[SOLVED] Most of my filesystem became readonly

I am working from home and suddenly my FS became read only. I have access on very few folders but the rest is read-only.

I can use /home/username but I cannot use /home/username/Pictures, or Documents, or any other folder. Also I cannot use /
I checked journal for entries but I couldn’t find any particular related to a device. Also, I have multiple mounts, SSDs, M.2s, Samba drives and neither of them is accessible, therefore it shouldn’t be a single device, correct?

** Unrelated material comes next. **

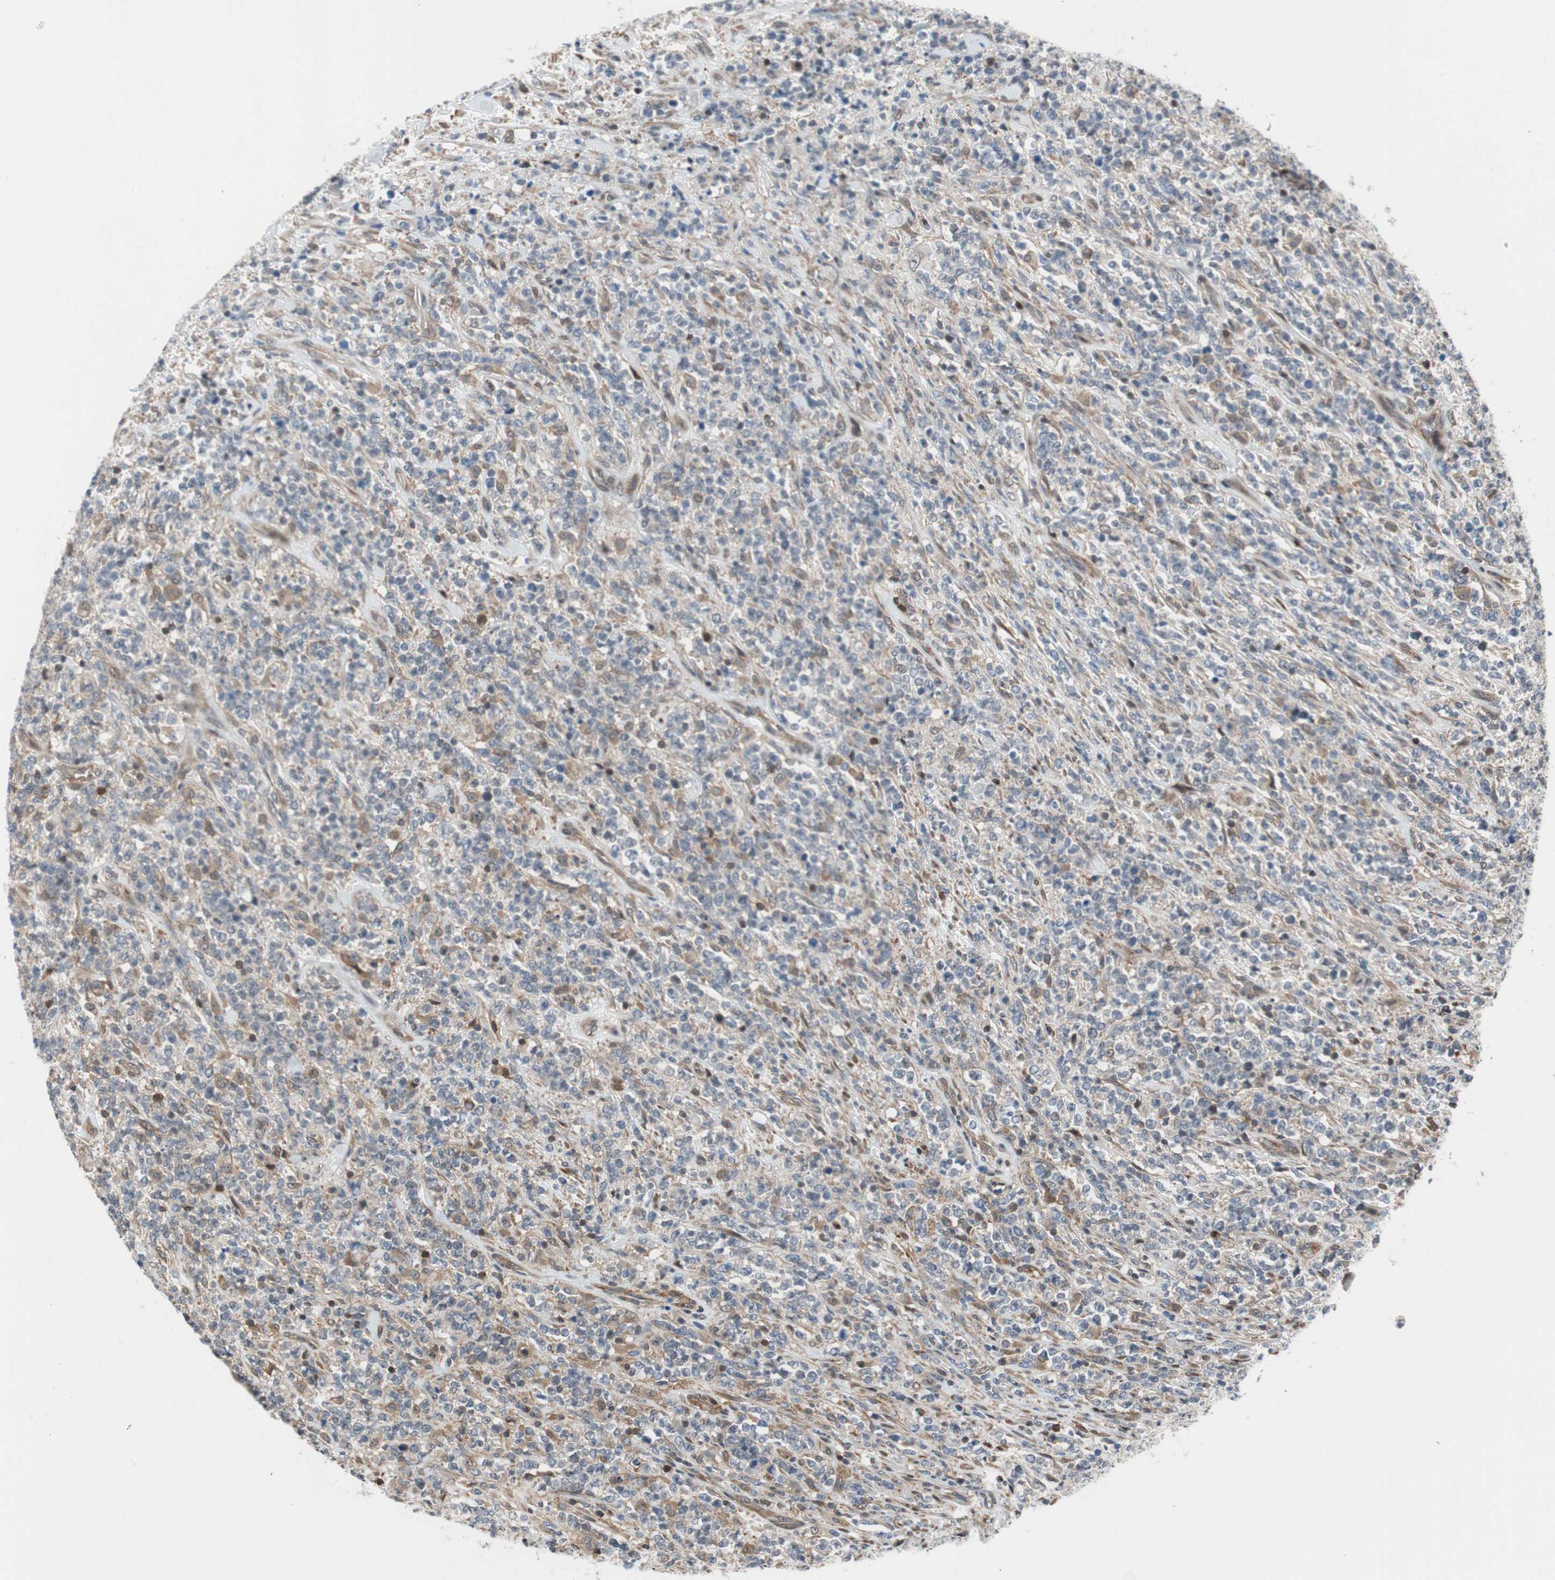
{"staining": {"intensity": "moderate", "quantity": "<25%", "location": "cytoplasmic/membranous"}, "tissue": "lymphoma", "cell_type": "Tumor cells", "image_type": "cancer", "snomed": [{"axis": "morphology", "description": "Malignant lymphoma, non-Hodgkin's type, High grade"}, {"axis": "topography", "description": "Soft tissue"}], "caption": "Protein analysis of malignant lymphoma, non-Hodgkin's type (high-grade) tissue demonstrates moderate cytoplasmic/membranous staining in about <25% of tumor cells.", "gene": "ZNF512B", "patient": {"sex": "male", "age": 18}}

Please advice as my “work PC” is a virtual machine and it fails to run cause of this issue, and I need to work…

Steps taken so far:
Checked NTFS mount points (not automounted, used only from certain VMs)
Checked with other Kernels (5.10, 5.12, 5.15, 5.16)
Checked folder user/group access (there some strange thing there, like group owner was ‘videos’, changed it to the correct, still inaccessible)

I can rwx on /home/username/Data which is mounted on a RAID (/dev/md127p1)
I cannot on /home/username/Pictures which is mounted on the system disk (/dev/nvme0n1p2)
I cannon on /home/username/VirtualMachines which is mounted on a M.2 disk (/dev/nvme2n1p2)

All of them are EXT4

Checked with other Kernels? Does this mean you’ve rebooted? Did you actually check your logs, dmesg, SMART? Have you fsck’d the disks?

1 Like

While I was checking the logs/smart, it turned out the /dev/sda1 had some errors, which was part of /dev/md127.

I marked the disk as failed, removed the disk from the pc completely, booted up but I am still unable to use the filesystem!

edit: yes, I used a live usb and fsck all EXT4 disks. That before removing the faulty HDD

Well obviously you can’t use the FS if it’s a failed RAID array unless you have a redundant disk to the failed one, you never said what RAID mode it was in. Unless the errors were serious it would have been smarter to leave the drive in so you could at least READ the data to migrate to another disk or array, now you can’t do jack.

I don’t know if you’re panicked or don’t understand your own set up but I’m too tired for this vague discourse heh. I’ve had enough years of “I have a problem!” OK what’s wrong? “The thing it doesn’t do the thing it’s supposed to!” Good luck.

1 Like

Have a thread bump (for all its worth).

At least it is not that catastrophic. I mean you could have lost the ability to read files…

Well, you are completely wrong…

  1. I do have backup of every file from yesterday.
  2. In order to migrate to another drive you have to REMOVE they faulty drive first and then replace it.
  3. I am using the RAID without problem, that is the essence of having a RAID on the first place, just a bit risky until you replace the faulty drive and re-sync
  4. My goal is to get the FS back to rwx mode, not save the data from there, and that was my original question.

Thankfully I haven’t lost my work/files, but KVM cannot access any file, so I cannot run my Work VM. That is what I need for now, not to protect my data.

Haven’t been more frustrated in my life…!!!

I removed the faulty HDD (if that was the actual issue).
Broke the RAID, deleted the other disk and created an EXT4 partition.

Still not working.

Since I need to work tomorrow, cannot afford another day off, I did a clean Manjaro installation (deleted only the primary disk).

Everything looked like it was working ok, until now, where I tried to edit a text file with some notes, that is not even locally, it is on a NAS share and I got the same error!!!

After that, my FS is locked again!!!

HELP!

Maybe the SATA connectors are having an issue? Have you tried replacing it?

ext4’s ext4_handle_error function is the entry point for many types of detected errors, which remounts the fs read-only and outputs “Remounting filesystem read-only” to syslog at CRIT severity - do you see these messages in dmesg? If you do not, then it could be that something else is remounting the fs - you can use auditd to find that.

Remember that a fsck’d fs can still have bad data, permissions, attrs, etc - it’s just that the metadata should be (hopefully) consistent.

Sounds like time for some memtest, ECC RAM and ZFS!

Broseph, that is not the right attitude when you are asking for help but not providing much information.

Basic questions still stand. What are the syslogs and dmesg outputting? What does fsck say when you have it scan the disks?

What are the logs saying? If you are locking up after working on a networked file, it is possibly the main board or a memory issue but you need to read your journalctl or something.

You are right, but I replied with a similar attitude I was approached. The guy “I’ve had enough years of…” so I didn’t want him to spend some more for me.

Regardless, I posted before, that there are no errors in the logs, dmesg looks ok, fsck fixed few things on one disk, and still wasn’t working. If somebody is suspicious of a certain error in the logs, they should provide some keywords to filter by, so I know what to look for.

And since it was urgent, I had to reinstall OS from scratch to be able to work. Therefore, no more troubleshooting, problem “solved”.